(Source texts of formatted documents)
__________

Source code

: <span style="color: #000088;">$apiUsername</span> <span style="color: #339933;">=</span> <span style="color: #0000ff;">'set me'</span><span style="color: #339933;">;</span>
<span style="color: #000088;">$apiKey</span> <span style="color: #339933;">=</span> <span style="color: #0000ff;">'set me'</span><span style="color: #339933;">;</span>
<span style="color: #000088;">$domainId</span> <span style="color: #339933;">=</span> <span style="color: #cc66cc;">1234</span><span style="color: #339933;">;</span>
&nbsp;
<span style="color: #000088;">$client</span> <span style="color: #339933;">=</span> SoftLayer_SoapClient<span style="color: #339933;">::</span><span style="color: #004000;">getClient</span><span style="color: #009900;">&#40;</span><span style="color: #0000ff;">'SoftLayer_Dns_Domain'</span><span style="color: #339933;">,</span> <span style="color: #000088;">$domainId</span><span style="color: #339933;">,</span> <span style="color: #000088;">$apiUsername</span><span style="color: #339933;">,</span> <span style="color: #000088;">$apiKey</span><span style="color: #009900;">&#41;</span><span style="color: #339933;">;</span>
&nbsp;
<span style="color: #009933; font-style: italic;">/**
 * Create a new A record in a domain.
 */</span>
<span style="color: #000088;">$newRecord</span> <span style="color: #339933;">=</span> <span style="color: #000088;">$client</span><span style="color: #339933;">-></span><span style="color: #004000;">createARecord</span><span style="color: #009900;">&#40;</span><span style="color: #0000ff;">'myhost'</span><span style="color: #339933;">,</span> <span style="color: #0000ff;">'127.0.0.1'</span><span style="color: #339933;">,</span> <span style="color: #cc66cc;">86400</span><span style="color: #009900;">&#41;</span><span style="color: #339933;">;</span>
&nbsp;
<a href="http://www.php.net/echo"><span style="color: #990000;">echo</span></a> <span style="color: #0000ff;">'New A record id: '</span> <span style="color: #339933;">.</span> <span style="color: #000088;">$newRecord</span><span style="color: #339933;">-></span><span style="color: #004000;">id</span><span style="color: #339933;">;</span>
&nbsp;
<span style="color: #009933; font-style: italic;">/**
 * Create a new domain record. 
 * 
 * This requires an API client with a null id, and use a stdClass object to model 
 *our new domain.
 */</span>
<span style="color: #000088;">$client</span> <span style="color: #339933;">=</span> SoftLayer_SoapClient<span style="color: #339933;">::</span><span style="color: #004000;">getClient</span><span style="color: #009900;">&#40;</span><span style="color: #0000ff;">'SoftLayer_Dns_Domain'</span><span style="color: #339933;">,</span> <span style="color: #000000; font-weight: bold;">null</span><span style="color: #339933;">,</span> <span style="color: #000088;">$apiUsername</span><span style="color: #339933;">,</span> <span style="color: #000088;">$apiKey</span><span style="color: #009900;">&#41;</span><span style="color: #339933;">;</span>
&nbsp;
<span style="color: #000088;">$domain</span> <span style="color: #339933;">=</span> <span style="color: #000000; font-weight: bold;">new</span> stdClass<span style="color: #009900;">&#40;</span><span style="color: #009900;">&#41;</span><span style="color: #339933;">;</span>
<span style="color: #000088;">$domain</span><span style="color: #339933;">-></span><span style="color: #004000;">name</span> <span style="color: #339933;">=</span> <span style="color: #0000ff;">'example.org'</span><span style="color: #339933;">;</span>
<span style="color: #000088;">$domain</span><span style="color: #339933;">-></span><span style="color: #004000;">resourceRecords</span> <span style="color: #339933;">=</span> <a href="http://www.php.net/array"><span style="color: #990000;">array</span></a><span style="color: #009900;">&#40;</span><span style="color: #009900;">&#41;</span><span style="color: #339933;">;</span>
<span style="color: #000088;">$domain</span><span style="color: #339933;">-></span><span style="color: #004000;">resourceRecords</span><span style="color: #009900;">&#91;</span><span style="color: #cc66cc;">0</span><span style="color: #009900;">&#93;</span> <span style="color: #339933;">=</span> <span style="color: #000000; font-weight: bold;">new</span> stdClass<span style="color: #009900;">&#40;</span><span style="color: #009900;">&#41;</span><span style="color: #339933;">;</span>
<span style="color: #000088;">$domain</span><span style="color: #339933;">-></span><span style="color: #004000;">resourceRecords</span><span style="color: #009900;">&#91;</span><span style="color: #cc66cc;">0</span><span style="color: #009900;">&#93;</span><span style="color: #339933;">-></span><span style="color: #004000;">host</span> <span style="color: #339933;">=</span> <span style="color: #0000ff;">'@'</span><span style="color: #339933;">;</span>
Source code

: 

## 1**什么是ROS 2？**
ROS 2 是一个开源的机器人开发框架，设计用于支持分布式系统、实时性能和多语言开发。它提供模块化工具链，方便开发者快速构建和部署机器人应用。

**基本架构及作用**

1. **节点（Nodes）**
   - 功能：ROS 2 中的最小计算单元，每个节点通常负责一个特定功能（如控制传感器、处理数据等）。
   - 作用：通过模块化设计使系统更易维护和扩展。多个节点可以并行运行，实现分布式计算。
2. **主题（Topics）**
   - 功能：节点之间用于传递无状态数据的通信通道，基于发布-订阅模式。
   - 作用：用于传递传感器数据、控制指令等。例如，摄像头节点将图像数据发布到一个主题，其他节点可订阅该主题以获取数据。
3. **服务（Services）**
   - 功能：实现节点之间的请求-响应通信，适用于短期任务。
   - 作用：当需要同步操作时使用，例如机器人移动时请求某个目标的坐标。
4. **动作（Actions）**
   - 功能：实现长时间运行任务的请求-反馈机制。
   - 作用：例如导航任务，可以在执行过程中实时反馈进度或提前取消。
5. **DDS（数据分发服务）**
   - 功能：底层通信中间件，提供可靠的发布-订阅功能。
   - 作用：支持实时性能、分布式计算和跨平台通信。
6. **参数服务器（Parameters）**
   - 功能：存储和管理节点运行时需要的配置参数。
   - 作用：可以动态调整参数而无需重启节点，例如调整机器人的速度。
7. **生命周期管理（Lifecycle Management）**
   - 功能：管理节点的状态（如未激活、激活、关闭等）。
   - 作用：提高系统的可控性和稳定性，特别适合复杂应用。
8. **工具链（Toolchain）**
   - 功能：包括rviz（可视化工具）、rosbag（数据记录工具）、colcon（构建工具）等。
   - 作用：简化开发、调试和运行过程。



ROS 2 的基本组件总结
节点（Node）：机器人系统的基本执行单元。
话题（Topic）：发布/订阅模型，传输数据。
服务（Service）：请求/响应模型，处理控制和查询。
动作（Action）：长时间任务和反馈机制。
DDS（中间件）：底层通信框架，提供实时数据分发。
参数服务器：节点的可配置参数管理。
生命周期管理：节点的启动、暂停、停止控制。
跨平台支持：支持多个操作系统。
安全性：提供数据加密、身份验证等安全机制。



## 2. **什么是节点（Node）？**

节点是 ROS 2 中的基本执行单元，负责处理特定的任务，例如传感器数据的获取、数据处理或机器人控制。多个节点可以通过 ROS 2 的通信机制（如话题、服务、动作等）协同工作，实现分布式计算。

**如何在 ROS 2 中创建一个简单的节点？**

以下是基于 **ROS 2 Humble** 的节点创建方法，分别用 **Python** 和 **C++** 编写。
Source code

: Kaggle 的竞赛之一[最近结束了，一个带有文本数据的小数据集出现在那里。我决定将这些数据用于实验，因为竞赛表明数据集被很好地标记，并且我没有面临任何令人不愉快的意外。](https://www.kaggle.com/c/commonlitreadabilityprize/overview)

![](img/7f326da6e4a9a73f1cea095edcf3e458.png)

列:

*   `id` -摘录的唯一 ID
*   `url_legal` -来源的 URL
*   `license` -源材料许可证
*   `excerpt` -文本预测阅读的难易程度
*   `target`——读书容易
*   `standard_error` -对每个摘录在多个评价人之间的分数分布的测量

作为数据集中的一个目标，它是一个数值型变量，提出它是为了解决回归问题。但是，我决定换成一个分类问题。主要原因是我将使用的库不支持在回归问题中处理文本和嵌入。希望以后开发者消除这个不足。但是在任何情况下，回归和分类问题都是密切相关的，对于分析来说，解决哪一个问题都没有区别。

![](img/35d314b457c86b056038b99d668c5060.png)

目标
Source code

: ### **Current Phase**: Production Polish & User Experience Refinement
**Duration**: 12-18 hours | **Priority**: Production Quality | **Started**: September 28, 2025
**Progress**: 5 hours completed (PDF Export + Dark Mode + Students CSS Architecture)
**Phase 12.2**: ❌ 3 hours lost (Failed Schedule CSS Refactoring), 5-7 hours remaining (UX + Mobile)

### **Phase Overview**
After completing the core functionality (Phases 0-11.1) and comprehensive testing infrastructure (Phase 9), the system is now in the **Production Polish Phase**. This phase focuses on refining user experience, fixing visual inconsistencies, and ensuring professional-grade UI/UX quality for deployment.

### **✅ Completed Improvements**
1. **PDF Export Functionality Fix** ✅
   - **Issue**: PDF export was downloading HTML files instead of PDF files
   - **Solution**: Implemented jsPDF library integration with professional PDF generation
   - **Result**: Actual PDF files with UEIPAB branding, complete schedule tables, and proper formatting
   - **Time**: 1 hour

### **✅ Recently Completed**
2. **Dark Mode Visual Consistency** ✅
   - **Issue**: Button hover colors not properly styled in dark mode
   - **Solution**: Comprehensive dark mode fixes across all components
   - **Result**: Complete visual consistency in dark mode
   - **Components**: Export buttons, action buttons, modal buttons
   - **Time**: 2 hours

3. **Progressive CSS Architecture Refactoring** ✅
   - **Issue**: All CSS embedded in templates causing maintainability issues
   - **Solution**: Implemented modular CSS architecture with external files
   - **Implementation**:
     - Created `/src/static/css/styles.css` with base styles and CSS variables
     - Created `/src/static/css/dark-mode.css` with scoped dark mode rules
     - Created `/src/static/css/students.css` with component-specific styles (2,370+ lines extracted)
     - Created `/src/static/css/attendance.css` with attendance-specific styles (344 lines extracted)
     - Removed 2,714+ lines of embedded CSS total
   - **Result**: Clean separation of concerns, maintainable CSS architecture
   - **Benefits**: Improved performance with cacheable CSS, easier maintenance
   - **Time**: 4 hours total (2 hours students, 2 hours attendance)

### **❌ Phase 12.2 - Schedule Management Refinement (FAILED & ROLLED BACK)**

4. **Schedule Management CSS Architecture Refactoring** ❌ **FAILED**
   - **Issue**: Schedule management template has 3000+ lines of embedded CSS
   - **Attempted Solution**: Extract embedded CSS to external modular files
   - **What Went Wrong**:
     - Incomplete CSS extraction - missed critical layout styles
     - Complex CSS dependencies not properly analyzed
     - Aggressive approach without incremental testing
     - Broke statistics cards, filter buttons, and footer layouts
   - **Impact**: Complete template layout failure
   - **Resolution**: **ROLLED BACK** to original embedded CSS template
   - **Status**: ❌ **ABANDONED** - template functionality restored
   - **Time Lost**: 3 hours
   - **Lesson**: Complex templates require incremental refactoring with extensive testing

__________

Would you please copy all lines in the data that contain the word "BACK"?

### **❌ Phase 12.2 - Schedule Management Refinement (FAILED & ROLLED BACK)**
   - **Resolution**: **ROLLED BACK** to original embedded CSS template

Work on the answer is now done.